(Segmentation data)
※ ※ ※
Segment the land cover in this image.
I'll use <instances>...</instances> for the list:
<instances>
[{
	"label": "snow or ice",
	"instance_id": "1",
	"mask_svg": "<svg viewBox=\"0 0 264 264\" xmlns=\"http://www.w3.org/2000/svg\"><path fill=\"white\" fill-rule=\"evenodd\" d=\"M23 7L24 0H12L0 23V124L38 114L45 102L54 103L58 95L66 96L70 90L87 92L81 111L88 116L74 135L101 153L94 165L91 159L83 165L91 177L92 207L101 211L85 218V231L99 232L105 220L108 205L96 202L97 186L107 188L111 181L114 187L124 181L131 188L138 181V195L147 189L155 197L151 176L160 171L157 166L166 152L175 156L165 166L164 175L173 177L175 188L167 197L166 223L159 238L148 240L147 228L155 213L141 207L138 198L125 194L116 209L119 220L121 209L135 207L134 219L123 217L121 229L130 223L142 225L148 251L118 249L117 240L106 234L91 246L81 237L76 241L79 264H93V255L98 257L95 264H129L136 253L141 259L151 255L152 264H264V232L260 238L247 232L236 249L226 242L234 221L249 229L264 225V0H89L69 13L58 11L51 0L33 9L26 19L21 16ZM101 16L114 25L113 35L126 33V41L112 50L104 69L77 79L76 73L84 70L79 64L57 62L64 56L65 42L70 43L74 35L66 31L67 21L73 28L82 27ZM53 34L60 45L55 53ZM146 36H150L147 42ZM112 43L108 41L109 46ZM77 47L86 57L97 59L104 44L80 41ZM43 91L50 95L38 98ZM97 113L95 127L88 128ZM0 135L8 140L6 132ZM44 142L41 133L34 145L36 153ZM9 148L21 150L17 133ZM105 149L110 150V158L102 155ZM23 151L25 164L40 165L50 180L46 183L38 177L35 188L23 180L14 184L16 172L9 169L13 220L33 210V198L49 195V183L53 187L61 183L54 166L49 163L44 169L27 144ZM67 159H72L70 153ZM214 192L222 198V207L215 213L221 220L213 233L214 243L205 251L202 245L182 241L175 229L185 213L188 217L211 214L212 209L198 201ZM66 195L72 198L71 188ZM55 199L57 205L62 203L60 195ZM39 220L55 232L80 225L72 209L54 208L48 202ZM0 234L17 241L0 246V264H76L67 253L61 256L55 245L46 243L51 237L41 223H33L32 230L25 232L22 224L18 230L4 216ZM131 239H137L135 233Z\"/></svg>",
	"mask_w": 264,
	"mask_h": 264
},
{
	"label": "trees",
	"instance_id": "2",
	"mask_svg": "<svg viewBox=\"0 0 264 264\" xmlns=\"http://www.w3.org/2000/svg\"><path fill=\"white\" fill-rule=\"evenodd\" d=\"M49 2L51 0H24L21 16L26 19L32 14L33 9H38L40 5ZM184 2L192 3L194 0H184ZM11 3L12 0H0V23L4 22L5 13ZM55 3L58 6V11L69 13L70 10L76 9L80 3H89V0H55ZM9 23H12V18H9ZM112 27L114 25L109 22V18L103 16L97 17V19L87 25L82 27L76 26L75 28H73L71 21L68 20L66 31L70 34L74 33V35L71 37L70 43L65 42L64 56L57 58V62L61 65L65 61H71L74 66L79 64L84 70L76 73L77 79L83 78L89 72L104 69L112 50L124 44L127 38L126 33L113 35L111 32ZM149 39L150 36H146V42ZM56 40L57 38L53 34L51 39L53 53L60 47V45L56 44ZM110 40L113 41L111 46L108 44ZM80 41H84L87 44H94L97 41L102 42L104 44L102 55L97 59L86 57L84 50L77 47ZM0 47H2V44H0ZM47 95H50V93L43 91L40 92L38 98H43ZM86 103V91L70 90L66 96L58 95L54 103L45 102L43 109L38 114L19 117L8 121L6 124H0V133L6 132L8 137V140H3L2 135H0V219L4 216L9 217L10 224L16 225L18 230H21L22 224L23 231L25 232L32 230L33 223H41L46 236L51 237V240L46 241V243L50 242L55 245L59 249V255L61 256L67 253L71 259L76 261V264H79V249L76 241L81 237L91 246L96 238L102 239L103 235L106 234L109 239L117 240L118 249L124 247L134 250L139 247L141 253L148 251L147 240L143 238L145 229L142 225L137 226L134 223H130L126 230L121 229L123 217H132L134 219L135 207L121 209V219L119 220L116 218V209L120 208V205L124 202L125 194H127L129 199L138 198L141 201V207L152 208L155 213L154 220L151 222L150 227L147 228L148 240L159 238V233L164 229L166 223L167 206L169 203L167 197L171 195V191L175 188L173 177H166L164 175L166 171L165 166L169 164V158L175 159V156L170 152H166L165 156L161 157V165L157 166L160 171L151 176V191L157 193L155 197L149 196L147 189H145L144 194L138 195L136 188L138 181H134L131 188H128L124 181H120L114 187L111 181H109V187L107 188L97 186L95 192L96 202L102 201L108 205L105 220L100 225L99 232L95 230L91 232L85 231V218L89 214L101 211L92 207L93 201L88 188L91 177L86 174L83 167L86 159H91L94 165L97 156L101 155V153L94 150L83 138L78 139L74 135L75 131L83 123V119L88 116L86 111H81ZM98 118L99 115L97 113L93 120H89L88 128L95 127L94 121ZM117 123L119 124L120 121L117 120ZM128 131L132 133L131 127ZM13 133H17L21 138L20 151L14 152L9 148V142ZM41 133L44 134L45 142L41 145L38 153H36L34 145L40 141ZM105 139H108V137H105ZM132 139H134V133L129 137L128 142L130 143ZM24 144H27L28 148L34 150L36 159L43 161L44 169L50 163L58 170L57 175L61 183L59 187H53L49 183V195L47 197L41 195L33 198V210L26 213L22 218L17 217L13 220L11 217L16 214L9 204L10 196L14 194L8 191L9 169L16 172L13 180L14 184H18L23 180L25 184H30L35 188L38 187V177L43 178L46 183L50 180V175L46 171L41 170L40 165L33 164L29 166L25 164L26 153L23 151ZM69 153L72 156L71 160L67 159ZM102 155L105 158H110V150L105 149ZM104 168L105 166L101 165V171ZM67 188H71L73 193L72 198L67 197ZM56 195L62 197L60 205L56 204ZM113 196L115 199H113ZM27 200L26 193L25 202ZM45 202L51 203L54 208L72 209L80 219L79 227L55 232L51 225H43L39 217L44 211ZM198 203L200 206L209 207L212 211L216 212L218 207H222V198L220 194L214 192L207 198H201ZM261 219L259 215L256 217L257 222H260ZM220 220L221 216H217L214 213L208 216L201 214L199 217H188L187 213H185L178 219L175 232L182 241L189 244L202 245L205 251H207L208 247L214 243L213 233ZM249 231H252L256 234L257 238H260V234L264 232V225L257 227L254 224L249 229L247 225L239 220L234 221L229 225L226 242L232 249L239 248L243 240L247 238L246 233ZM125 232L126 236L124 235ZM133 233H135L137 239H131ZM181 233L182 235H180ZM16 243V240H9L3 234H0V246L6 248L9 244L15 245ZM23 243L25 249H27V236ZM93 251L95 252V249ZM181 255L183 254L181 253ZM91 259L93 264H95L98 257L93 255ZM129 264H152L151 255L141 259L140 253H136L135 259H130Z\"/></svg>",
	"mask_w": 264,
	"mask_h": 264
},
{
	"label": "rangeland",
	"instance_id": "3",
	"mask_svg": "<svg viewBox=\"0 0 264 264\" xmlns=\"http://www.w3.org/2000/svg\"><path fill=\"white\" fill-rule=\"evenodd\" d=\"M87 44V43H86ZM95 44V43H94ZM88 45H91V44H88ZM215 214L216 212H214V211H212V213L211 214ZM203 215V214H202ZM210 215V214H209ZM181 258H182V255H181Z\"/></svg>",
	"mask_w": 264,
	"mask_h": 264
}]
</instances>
※ ※ ※
## What you need to do
Reproduce each record shown above without altering a single word.

## Answer to this problem
Segment the land cover in this image.
I'll use <instances>...</instances> for the list:
<instances>
[{
	"label": "snow or ice",
	"instance_id": "1",
	"mask_svg": "<svg viewBox=\"0 0 264 264\" xmlns=\"http://www.w3.org/2000/svg\"><path fill=\"white\" fill-rule=\"evenodd\" d=\"M23 7L24 0H12L0 23V124L38 114L45 102L54 103L58 95L66 96L70 90L87 92L81 111L88 116L74 135L101 153L94 165L91 159L83 165L91 177L92 207L101 211L85 218V231L99 232L105 220L108 205L96 202L97 186L107 188L111 181L114 187L124 181L131 188L138 181V195L147 189L155 197L151 176L160 171L157 166L166 152L175 156L165 166L164 175L173 177L175 188L167 197L166 223L159 238L148 240L147 228L155 213L141 207L138 198L125 194L116 209L119 220L121 209L135 207L134 219L123 217L121 229L130 223L142 225L148 251L118 249L117 240L106 234L91 246L81 237L76 241L79 264H93V255L98 257L95 264H129L136 253L141 259L151 255L152 264H264V232L260 238L247 232L236 249L226 242L234 221L249 229L264 225V0H89L69 13L58 11L51 0L33 9L26 19L21 16ZM101 16L114 25L113 35L126 33V41L112 50L104 69L77 79L76 73L84 70L79 64L57 62L64 56L65 42L70 43L74 35L66 31L67 21L73 28L82 27ZM53 34L60 45L55 53ZM146 36H150L147 42ZM112 43L108 41L109 46ZM77 47L86 57L97 59L104 44L80 41ZM43 91L50 95L38 98ZM97 113L95 127L88 128ZM0 135L8 140L6 132ZM44 142L41 133L34 145L36 153ZM9 148L21 150L17 133ZM105 149L110 150V158L102 155ZM23 151L25 164L40 165L50 180L46 183L38 177L35 188L23 180L14 184L16 172L9 169L13 220L33 210V198L49 195V183L53 187L61 183L54 166L49 163L44 169L27 144ZM67 159H72L70 153ZM214 192L222 198V207L215 213L221 220L213 233L214 243L205 251L202 245L182 241L175 229L185 213L188 217L211 214L212 209L198 201ZM66 195L72 198L71 188ZM55 199L57 205L62 203L60 195ZM39 220L55 232L80 225L72 209L54 208L48 202ZM0 234L17 241L0 246V264H76L67 253L61 256L55 245L46 243L51 237L41 223H33L32 230L25 232L22 224L18 230L4 216ZM131 239H137L135 233Z\"/></svg>",
	"mask_w": 264,
	"mask_h": 264
},
{
	"label": "trees",
	"instance_id": "2",
	"mask_svg": "<svg viewBox=\"0 0 264 264\" xmlns=\"http://www.w3.org/2000/svg\"><path fill=\"white\" fill-rule=\"evenodd\" d=\"M49 2L51 0H24L21 16L26 19L32 14L33 9H38L40 5ZM184 2L192 3L194 0H184ZM11 3L12 0H0V23L4 22L5 13ZM55 3L58 6V11L69 13L70 10L76 9L80 3H89V0H55ZM9 23H12V18H9ZM112 27L114 25L109 22V18L103 16L97 17V19L87 25L82 27L76 26L75 28H73L71 21L68 20L66 31L70 34L74 33V35L71 37L70 43L65 42L64 56L57 58V62L61 65L65 61H71L74 66L79 64L84 70L76 73L77 79L83 78L89 72L104 69L112 50L124 44L127 38L126 33L113 35L111 32ZM149 39L150 36H146V42ZM56 40L57 38L53 34L51 39L53 53L60 47V45L56 44ZM110 40L113 41L111 46L108 44ZM80 41H84L87 44H94L97 41L102 42L104 44L102 55L97 59L86 57L84 50L77 47ZM0 47H2V44H0ZM47 95H50V93L43 91L40 92L38 98H43ZM86 103V91L70 90L66 96L58 95L54 103L45 102L43 109L38 114L19 117L8 121L6 124H0V133L6 132L8 137V140H3L2 135H0V219L4 216L9 217L10 224L16 225L18 230H21L22 224L23 231L25 232L32 230L33 223H41L46 236L51 237V240L46 241V243L50 242L55 245L59 249V255L61 256L67 253L71 259L76 261V264H79V249L76 241L81 237L91 246L96 238L102 239L103 235L106 234L109 239L117 240L118 249L124 247L134 250L139 247L141 253L148 251L147 240L143 238L145 229L142 225L137 226L134 223H130L126 230L121 229L123 217H132L134 219L135 207L121 209V219L119 220L116 218V209L120 208V205L124 202L125 194H127L129 199L138 198L141 201V207L152 208L155 213L154 220L151 222L150 227L147 228L148 240L159 238V233L164 229L166 223L167 206L169 203L167 197L171 195V191L175 188L173 177H166L164 175L166 171L165 166L169 164V158L175 159V156L170 152H166L165 156L161 157V165L157 166L160 171L151 176V191L157 193L155 197L149 196L147 189H145L144 194L138 195L136 188L138 181H134L131 188H128L124 181H120L114 187L111 181H109V187L107 188L97 186L95 192L96 202L102 201L108 205L105 220L100 225L99 232L95 230L91 232L85 231V218L89 214L101 211L92 207L93 201L88 188L91 177L86 174L83 167L86 159H91L94 165L97 156L101 155V153L94 150L83 138L78 139L74 135L75 131L83 123V119L88 116L86 111H81ZM98 118L99 115L97 113L93 120H89L88 128L95 127L94 121ZM117 123L119 124L120 121L117 120ZM128 131L132 133L131 127ZM13 133H17L21 138L20 151L14 152L9 148V142ZM41 133L44 134L45 142L41 145L38 153H36L34 145L40 141ZM105 139H108V137H105ZM132 139H134V133L129 137L128 142L130 143ZM24 144H27L28 148L34 150L36 159L43 161L44 169L50 163L58 170L57 175L61 183L59 187H53L49 183V195L47 197L41 195L33 198V210L26 213L22 218L17 217L13 220L11 217L16 214L9 204L10 196L14 194L8 191L9 169L16 172L13 180L14 184H18L23 180L25 184H30L35 188L38 187V177L43 178L46 183L50 180V175L46 171L41 170L40 165L33 164L29 166L25 164L26 153L23 151ZM69 153L72 156L71 160L67 159ZM102 155L105 158H110V150L105 149ZM104 168L105 166L101 165V171ZM67 188H71L73 193L72 198L67 197ZM56 195L62 197L60 205L56 204ZM113 196L115 199H113ZM27 200L26 193L25 202ZM45 202L51 203L54 208L72 209L80 219L79 227L55 232L51 225H43L39 217L44 211ZM198 203L200 206L209 207L212 211L216 212L218 207H222V198L220 194L214 192L207 198H201ZM261 219L259 215L256 217L257 222H260ZM220 220L221 216H217L214 213L208 216L201 214L199 217H188L187 213H185L178 219L175 232L182 241L189 244L202 245L205 251H207L208 247L214 243L213 233ZM249 231H252L256 234L257 238H260V234L264 232V225L257 227L254 224L249 229L247 225L239 220L234 221L229 225L226 242L232 249L239 248L243 240L247 238L246 233ZM125 232L126 236L124 235ZM133 233H135L137 239H131ZM181 233L182 235H180ZM16 243V240H9L3 234H0V246L6 248L9 244L15 245ZM23 243L25 249H27V236ZM93 251L95 252V249ZM181 255L183 254L181 253ZM91 259L93 264H95L98 257L93 255ZM129 264H152L151 255L141 259L140 253H136L135 259H130Z\"/></svg>",
	"mask_w": 264,
	"mask_h": 264
},
{
	"label": "rangeland",
	"instance_id": "3",
	"mask_svg": "<svg viewBox=\"0 0 264 264\" xmlns=\"http://www.w3.org/2000/svg\"><path fill=\"white\" fill-rule=\"evenodd\" d=\"M87 44V43H86ZM95 44V43H94ZM88 45H91V44H88ZM215 214L216 212H214V211H212V213L211 214ZM203 215V214H202ZM210 215V214H209ZM181 258H182V255H181Z\"/></svg>",
	"mask_w": 264,
	"mask_h": 264
}]
</instances>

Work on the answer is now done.